> _Task_
Lay out the text from every item below as a Markdown table with two columns, Number and Text. Each non-blank line gets its own row, and the pictures are left out.
• • •
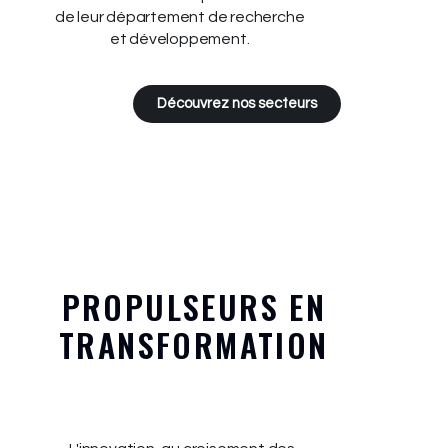
de leur département de recherche
et développement.
Découvrez nos secteurs
PROPULSEURS EN
TRANSFORMATION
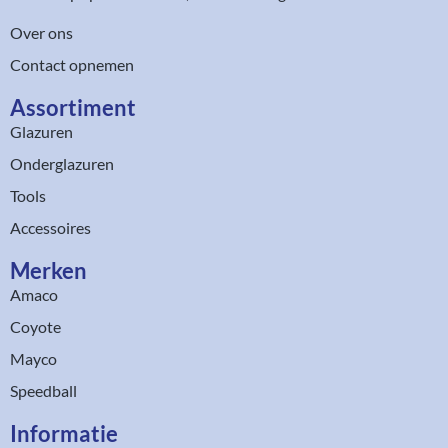
Over ons
Contact opnemen
Assortiment​
Glazuren
Onderglazuren
Tools
Accessoires
Merken
Amaco
Coyote
Mayco
Speedball
Informatie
• • •
> _Written reply_
| Number | Text |
|---|---|
| 1 | de leur département de recherche |
| 2 | et développement. |
| 3 | Découvrez nos secteurs |
| 4 | PROPULSEURS EN |
| 5 | TRANSFORMATION |
| 6 | Over ons |
| 7 | Contact opnemen |
| 8 | Assortiment​ |
| 9 | Glazuren |
| 10 | Onderglazuren |
| 11 | Tools |
| 12 | Accessoires |
| 13 | Merken |
| 14 | Amaco |
| 15 | Coyote |
| 16 | Mayco |
| 17 | Speedball |
| 18 | Informatie |